*** Opening of Data shown ***

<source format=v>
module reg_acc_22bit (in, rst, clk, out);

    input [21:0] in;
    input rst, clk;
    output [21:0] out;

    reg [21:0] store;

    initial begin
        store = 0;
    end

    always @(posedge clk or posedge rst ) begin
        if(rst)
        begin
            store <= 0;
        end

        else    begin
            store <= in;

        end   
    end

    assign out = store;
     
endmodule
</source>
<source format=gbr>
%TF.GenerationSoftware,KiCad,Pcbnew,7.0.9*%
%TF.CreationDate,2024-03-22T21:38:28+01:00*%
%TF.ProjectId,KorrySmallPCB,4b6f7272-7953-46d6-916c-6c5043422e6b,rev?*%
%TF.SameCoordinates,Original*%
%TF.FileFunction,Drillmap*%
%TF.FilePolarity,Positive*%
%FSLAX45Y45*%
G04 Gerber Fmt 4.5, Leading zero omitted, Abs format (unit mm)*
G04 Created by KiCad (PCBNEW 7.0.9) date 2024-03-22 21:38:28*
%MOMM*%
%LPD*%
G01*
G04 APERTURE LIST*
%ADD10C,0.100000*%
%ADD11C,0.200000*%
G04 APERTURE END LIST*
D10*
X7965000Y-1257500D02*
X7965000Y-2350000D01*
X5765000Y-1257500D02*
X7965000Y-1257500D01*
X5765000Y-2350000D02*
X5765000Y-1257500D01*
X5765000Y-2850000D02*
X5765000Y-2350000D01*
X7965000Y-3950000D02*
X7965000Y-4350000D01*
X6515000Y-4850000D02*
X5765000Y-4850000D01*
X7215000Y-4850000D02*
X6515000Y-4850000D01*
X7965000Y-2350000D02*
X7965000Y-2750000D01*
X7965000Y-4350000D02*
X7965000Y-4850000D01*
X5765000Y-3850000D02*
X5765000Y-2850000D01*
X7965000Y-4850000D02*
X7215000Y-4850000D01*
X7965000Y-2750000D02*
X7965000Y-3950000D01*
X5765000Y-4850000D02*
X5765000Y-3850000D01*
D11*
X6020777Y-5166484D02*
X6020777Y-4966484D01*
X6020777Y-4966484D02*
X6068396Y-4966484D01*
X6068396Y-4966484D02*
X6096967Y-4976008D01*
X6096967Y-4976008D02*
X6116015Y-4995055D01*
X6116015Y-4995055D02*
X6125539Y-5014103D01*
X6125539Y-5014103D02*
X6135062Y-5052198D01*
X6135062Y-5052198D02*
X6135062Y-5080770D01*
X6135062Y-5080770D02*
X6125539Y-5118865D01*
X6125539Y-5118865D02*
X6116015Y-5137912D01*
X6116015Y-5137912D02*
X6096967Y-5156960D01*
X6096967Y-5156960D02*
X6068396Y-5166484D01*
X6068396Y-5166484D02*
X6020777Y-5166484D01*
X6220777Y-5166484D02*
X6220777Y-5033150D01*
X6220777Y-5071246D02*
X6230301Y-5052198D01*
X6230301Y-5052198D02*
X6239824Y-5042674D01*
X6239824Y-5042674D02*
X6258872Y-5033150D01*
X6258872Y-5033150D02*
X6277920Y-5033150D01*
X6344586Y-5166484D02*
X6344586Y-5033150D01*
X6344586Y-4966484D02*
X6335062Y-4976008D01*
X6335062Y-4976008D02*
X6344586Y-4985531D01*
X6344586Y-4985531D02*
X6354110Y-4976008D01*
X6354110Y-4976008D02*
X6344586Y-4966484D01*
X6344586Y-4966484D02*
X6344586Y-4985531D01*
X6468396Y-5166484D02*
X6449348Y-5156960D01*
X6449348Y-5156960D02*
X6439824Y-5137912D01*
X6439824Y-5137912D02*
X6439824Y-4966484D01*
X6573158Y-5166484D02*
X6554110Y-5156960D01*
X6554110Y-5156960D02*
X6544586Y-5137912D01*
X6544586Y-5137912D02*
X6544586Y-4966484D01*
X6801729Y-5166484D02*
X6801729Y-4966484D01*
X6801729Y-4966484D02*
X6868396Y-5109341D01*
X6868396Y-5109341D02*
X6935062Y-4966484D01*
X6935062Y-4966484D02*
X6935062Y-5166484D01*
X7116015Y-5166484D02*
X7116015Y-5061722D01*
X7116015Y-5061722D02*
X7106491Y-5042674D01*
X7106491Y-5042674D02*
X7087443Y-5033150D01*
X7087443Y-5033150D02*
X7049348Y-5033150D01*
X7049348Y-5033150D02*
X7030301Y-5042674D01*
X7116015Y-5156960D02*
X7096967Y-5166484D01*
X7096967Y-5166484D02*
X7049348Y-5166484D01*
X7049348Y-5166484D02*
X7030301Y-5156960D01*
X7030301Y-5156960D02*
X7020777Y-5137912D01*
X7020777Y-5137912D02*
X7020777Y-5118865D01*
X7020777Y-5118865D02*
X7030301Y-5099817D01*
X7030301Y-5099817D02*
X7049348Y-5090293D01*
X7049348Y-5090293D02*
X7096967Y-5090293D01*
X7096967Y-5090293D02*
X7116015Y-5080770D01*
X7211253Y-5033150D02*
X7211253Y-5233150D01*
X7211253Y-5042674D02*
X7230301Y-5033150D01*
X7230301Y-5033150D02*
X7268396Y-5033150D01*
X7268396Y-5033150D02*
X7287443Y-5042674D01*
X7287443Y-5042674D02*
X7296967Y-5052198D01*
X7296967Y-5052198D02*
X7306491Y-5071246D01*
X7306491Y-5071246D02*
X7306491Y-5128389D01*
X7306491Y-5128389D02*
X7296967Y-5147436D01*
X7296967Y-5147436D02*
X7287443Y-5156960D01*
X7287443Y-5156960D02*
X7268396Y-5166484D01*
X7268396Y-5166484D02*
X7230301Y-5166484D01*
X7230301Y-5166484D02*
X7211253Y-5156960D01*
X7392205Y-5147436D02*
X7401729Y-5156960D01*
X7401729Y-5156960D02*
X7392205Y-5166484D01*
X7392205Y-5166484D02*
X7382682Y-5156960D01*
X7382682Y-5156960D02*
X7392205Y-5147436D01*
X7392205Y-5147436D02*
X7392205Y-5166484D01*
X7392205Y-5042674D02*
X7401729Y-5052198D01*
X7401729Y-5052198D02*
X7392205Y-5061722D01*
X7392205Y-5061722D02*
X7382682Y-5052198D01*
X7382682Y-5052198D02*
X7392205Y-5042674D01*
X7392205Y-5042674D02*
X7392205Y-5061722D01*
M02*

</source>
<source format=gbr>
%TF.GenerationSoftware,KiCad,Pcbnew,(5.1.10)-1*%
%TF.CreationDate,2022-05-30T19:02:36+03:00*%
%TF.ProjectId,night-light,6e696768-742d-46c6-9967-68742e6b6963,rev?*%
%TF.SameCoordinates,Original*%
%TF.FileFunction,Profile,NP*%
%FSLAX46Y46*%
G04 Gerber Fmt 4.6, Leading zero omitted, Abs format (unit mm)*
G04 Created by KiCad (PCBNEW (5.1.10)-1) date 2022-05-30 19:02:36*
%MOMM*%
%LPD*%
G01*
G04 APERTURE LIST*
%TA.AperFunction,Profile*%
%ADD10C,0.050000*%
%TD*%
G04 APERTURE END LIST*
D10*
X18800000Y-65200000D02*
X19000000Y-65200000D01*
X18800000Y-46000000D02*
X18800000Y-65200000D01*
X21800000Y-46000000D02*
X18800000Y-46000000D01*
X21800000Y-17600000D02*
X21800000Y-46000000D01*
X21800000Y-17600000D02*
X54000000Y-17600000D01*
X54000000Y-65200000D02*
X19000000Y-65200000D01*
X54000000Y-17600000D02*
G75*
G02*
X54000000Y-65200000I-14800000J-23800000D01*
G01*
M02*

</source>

*** Close of Data shown ***
*** Opening of Data shown ***

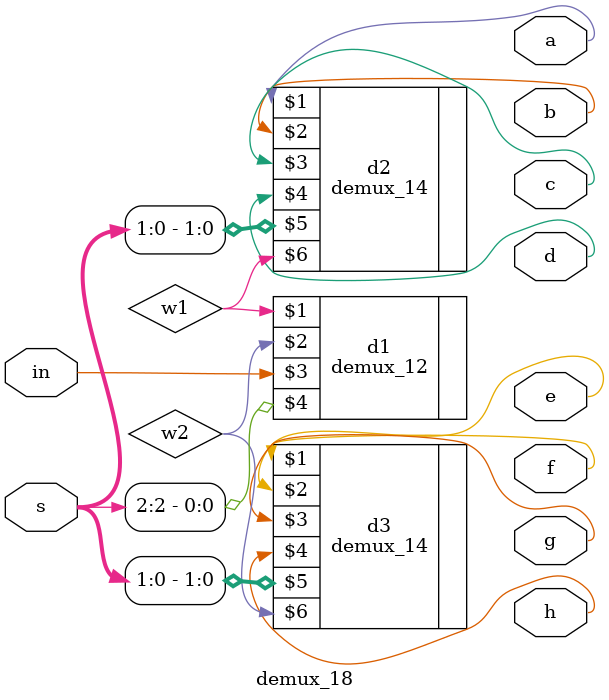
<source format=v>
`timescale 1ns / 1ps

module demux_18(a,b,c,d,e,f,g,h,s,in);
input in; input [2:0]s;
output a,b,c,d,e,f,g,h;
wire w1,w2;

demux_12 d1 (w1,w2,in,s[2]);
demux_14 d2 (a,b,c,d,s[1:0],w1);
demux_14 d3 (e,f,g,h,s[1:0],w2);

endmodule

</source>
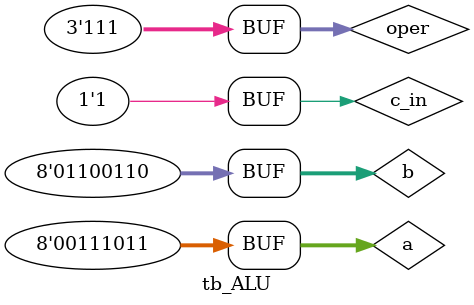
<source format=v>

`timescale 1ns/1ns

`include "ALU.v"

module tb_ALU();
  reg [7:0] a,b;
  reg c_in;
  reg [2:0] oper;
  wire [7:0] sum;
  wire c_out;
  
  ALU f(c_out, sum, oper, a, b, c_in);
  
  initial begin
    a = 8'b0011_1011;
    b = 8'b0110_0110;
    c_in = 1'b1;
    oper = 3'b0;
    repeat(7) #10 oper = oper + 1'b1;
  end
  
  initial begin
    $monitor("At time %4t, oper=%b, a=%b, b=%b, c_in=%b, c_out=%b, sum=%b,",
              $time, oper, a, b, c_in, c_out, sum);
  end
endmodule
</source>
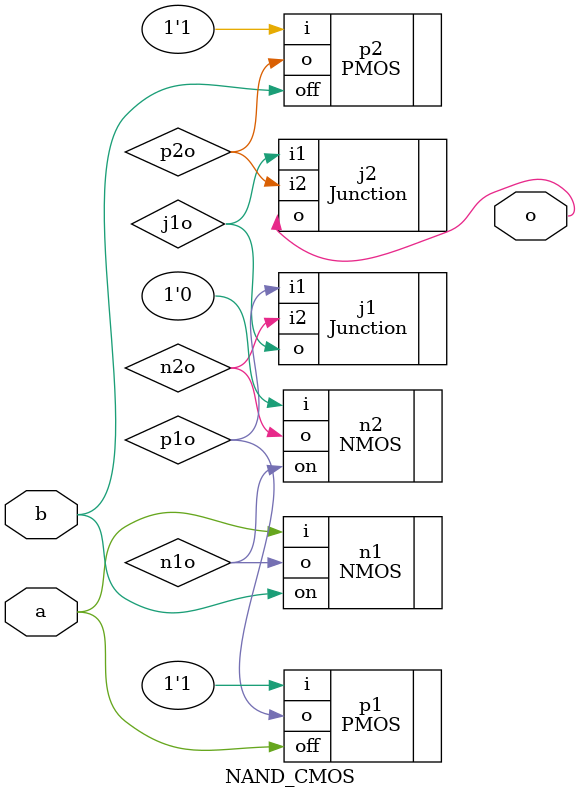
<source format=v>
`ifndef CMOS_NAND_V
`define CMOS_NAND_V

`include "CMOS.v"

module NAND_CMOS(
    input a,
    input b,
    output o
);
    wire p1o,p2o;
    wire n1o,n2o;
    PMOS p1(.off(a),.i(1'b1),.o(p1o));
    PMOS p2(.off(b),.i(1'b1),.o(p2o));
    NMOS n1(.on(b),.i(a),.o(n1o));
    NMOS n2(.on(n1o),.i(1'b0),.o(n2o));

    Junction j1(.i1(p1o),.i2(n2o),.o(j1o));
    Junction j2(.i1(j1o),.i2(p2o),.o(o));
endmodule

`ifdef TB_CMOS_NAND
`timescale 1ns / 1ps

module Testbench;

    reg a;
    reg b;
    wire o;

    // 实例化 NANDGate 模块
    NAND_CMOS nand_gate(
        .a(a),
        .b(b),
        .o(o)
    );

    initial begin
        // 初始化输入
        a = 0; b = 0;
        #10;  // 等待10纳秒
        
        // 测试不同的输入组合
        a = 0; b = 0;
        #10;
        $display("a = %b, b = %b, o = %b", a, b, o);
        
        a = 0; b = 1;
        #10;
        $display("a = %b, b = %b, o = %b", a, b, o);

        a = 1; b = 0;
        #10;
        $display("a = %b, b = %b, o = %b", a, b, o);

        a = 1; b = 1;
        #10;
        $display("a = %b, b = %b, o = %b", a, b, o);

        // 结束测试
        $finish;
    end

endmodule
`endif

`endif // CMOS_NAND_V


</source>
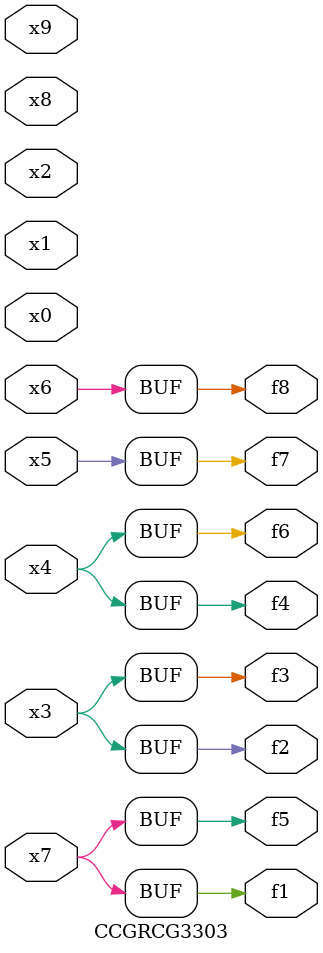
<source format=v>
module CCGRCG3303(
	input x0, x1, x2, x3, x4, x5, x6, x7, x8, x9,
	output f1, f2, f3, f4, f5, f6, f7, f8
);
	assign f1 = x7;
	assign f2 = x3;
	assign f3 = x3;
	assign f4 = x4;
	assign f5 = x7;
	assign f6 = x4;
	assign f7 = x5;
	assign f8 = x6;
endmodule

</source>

*** Close of Data shown ***

Of the lines above, output exactly those from the line bearing "X5765000Y-2350000D01*" through the line bearing "X7087443Y-5033150D02*", inclusive.

▶ **Answer space**:
X5765000Y-2350000D01*
X7965000Y-3950000D02*
X7965000Y-4350000D01*
X6515000Y-4850000D02*
X5765000Y-4850000D01*
X7215000Y-4850000D02*
X6515000Y-4850000D01*
X7965000Y-2350000D02*
X7965000Y-2750000D01*
X7965000Y-4350000D02*
X7965000Y-4850000D01*
X5765000Y-3850000D02*
X5765000Y-2850000D01*
X7965000Y-4850000D02*
X7215000Y-4850000D01*
X7965000Y-2750000D02*
X7965000Y-3950000D01*
X5765000Y-4850000D02*
X5765000Y-3850000D01*
D11*
X6020777Y-5166484D02*
X6020777Y-4966484D01*
X6020777Y-4966484D02*
X6068396Y-4966484D01*
X6068396Y-4966484D02*
X6096967Y-4976008D01*
X6096967Y-4976008D02*
X6116015Y-4995055D01*
X6116015Y-4995055D02*
X6125539Y-5014103D01*
X6125539Y-5014103D02*
X6135062Y-5052198D01*
X6135062Y-5052198D02*
X6135062Y-5080770D01*
X6135062Y-5080770D02*
X6125539Y-5118865D01*
X6125539Y-5118865D02*
X6116015Y-5137912D01*
X6116015Y-5137912D02*
X6096967Y-5156960D01*
X6096967Y-5156960D02*
X6068396Y-5166484D01*
X6068396Y-5166484D02*
X6020777Y-5166484D01*
X6220777Y-5166484D02*
X6220777Y-5033150D01*
X6220777Y-5071246D02*
X6230301Y-5052198D01*
X6230301Y-5052198D02*
X6239824Y-5042674D01*
X6239824Y-5042674D02*
X6258872Y-5033150D01*
X6258872Y-5033150D02*
X6277920Y-5033150D01*
X6344586Y-5166484D02*
X6344586Y-5033150D01*
X6344586Y-4966484D02*
X6335062Y-4976008D01*
X6335062Y-4976008D02*
X6344586Y-4985531D01*
X6344586Y-4985531D02*
X6354110Y-4976008D01*
X6354110Y-4976008D02*
X6344586Y-4966484D01*
X6344586Y-4966484D02*
X6344586Y-4985531D01*
X6468396Y-5166484D02*
X6449348Y-5156960D01*
X6449348Y-5156960D02*
X6439824Y-5137912D01*
X6439824Y-5137912D02*
X6439824Y-4966484D01*
X6573158Y-5166484D02*
X6554110Y-5156960D01*
X6554110Y-5156960D02*
X6544586Y-5137912D01*
X6544586Y-5137912D02*
X6544586Y-4966484D01*
X6801729Y-5166484D02*
X6801729Y-4966484D01*
X6801729Y-4966484D02*
X6868396Y-5109341D01*
X6868396Y-5109341D02*
X6935062Y-4966484D01*
X6935062Y-4966484D02*
X6935062Y-5166484D01*
X7116015Y-5166484D02*
X7116015Y-5061722D01*
X7116015Y-5061722D02*
X7106491Y-5042674D01*
X7106491Y-5042674D02*
X7087443Y-5033150D01*
X7087443Y-5033150D02*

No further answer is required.